Dancers Nicola Jackson and Genevieve Johnson (from left) rehearse their performance of The Sun and Moon for Crimson Coast’s Infringing Festival. (Josef Jacobson/The News Bulletin)

Dancers Nicola Jackson and Genevieve Johnson (from left) rehearse their performance of The Sun and Moon for Crimson Coast’s Infringing Festival. (Josef Jacobson/The News Bulletin)

Crimson Coast’s annual Infringing Dance Festival comes to Nanaimo venues

Port Theatre, White Room and Maffeo Sutton Park to host dance performances

Seeing her book adapted for the dance floor has been an emotional experience for Celestine Aleck.

The Snuneymuxw author has partnered with Crimson Coast Dance Society artistic director and choreographer Holly Bright to transform her story The Sun and Moon into a dance performance.

“It’s really fantastic to work with someone from a different discipline,” Bright said.

She said she’s already received interest from festivals in Vancouver and Calgary, but The Sun and Moon will debut in Nanaimo as the opening performance of the annual Infringing Dance Festival at the Port Theatre on July 5.

The two first discussed the possibility of working together two years ago at the launch of a series of Aleck’s books during National Aboriginal Day celebrations, but Aleck was busy with work and school. In the mean time Bright applied and received funding for the project through the Canada Council for the Arts and the B.C. Arts Council and, Bright said, “The journey began.”

Aleck said she struggled through the process, having gone through her second nervous breakdown. Her first came when she was writing the story. Back then she wasn’t sure how to cope.

“This has been really healing for me. I think I was meant to meet Holly and I think she really did save my life with this beautiful art. For being able to tell my story in a different way,” she said.

The Sun and Moon is a creation story. In it, the eponymous heavenly bodies are married, with their children occupying the Earth. The children pray to the creator to add more beings, so that they may marry and have children of their own. This requires the creator to enlarge the Earth, and the sun and moon are forced to part so they can watch their children grow. This is particularly hard on the moon, who starts to crumble, creating the stars. The children notice the separation saddens their parents and ask them to be reunited, but the creator says the sun and moon agreed to sacrifice their love so that their children may be happy.

“I cried a lot during practices, where the moon’s breaking apart because of my nervous breakdown I can identify with it,” Aleck said.

“And then with the sun helping the moon. I’m a caregiver. I take care of my parents, I have two teenagers, I’m a single parent. I’m always tired. So I can see myself a lot in the story.”

Bright said she researched astronomy when choreographing the story, as the dance makes reference to celestial movements like sunrises, sunsets, eclipses and orbits. She credits her dancers Nicola Jackson and Genevieve Johnson for helping build the performance.

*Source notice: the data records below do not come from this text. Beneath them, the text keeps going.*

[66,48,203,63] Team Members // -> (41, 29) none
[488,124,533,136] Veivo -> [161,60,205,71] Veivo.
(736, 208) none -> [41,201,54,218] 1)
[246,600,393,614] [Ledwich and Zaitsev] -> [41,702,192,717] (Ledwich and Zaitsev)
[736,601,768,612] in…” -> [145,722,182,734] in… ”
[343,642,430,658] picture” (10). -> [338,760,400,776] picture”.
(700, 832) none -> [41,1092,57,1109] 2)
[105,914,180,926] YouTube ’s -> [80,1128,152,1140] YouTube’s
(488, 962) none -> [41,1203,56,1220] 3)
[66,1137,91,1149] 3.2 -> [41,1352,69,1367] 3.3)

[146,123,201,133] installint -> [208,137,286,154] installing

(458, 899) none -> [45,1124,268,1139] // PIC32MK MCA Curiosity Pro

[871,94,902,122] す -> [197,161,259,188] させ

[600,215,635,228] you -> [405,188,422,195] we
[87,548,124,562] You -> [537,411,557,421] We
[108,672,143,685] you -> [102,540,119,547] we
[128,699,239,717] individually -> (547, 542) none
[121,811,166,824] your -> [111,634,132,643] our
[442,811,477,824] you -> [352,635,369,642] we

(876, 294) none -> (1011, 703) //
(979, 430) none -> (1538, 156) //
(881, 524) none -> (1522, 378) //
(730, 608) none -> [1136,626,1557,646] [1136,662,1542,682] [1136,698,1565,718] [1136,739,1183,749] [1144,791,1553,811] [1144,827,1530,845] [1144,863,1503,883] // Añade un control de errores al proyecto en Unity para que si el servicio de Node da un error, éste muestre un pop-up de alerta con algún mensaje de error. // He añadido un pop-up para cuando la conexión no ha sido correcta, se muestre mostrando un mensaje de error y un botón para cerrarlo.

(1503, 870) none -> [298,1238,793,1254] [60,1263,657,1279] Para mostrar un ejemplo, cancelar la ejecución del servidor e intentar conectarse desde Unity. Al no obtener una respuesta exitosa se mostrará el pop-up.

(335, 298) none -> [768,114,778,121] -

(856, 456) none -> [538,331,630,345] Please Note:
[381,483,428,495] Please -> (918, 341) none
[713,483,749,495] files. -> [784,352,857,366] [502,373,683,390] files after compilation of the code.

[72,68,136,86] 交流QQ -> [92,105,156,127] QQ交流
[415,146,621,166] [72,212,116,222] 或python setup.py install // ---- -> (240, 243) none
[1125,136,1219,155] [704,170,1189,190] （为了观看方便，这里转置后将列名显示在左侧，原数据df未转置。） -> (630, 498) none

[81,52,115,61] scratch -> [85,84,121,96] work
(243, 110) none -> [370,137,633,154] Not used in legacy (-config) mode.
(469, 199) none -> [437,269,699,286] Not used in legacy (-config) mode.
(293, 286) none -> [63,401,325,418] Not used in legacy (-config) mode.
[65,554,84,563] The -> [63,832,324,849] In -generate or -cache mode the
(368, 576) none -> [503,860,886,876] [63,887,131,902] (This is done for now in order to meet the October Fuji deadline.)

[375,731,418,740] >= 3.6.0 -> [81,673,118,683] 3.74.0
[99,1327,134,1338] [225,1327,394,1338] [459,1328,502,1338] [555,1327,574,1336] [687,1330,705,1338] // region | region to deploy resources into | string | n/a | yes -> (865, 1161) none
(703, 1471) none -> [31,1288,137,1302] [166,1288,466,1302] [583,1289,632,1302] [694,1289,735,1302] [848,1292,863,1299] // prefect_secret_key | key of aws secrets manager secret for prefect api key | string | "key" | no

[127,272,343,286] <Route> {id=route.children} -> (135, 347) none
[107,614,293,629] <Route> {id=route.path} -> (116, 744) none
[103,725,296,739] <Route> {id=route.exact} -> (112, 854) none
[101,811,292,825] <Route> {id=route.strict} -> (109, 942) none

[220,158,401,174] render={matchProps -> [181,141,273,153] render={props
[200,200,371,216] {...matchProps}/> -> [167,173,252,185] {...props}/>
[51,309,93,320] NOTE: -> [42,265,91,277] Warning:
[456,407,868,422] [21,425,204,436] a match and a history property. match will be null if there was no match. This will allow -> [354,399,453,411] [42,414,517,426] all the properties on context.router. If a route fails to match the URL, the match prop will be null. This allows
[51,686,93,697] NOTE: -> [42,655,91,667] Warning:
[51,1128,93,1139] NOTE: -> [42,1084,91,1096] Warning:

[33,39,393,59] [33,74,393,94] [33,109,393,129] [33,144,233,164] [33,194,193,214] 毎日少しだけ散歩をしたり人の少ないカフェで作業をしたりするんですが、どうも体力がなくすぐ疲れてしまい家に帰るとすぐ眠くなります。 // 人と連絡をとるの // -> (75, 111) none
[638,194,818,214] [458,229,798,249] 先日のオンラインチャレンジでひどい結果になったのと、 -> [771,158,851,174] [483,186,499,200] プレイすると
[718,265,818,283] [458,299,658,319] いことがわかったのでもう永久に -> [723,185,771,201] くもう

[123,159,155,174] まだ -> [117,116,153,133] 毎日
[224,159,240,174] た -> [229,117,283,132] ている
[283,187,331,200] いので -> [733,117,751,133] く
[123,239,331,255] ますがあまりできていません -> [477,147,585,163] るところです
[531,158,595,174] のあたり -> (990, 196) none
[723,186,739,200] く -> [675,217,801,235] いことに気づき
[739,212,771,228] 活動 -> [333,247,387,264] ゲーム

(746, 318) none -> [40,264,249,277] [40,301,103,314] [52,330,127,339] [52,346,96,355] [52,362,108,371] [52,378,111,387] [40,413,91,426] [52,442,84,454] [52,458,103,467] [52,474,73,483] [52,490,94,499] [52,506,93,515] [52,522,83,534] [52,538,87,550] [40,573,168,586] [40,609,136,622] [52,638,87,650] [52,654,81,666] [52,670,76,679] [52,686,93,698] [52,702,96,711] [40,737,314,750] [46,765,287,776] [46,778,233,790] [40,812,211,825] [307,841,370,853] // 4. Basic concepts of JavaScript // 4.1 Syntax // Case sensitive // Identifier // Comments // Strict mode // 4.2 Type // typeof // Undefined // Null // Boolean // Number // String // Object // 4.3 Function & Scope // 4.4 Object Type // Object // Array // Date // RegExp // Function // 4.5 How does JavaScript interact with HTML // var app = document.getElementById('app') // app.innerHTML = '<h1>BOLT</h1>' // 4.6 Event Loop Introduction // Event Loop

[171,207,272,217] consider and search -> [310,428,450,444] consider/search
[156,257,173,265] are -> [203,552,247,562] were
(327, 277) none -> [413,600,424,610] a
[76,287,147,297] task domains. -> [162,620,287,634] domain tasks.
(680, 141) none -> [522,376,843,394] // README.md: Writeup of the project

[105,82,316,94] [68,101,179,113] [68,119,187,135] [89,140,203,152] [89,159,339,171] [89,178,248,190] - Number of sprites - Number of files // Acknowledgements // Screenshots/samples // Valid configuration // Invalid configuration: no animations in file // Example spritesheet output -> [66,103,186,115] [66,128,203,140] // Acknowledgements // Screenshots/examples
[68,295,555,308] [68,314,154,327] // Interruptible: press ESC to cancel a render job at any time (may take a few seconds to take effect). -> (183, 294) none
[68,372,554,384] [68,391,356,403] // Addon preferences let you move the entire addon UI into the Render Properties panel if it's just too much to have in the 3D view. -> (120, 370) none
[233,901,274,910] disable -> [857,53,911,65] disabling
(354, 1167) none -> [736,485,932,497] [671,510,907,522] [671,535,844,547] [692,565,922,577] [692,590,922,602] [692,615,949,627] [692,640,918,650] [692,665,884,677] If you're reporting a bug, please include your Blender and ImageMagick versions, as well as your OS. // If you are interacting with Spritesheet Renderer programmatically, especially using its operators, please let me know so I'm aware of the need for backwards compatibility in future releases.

“We just completely finished each other’s sentences. They are so generous and they are co-collaborators. This piece would not be what it is without those specific dance artists,” she said.

“I would make a proposal and they would fill it with movement, and then I would shape the movement. And then they would make a proposal and then I would shape that and so it just became this beautiful exchange.”

WHAT’S ON … Crimson Coast Dance Society’s annual Infringing Dance Festival takes place at the Port Theatre, Maffeo Sutton Park and the White Room from July 5 to 8. Events are free and ticketed. For full schedule and prices see www.crimsoncoastdance.org/infringing.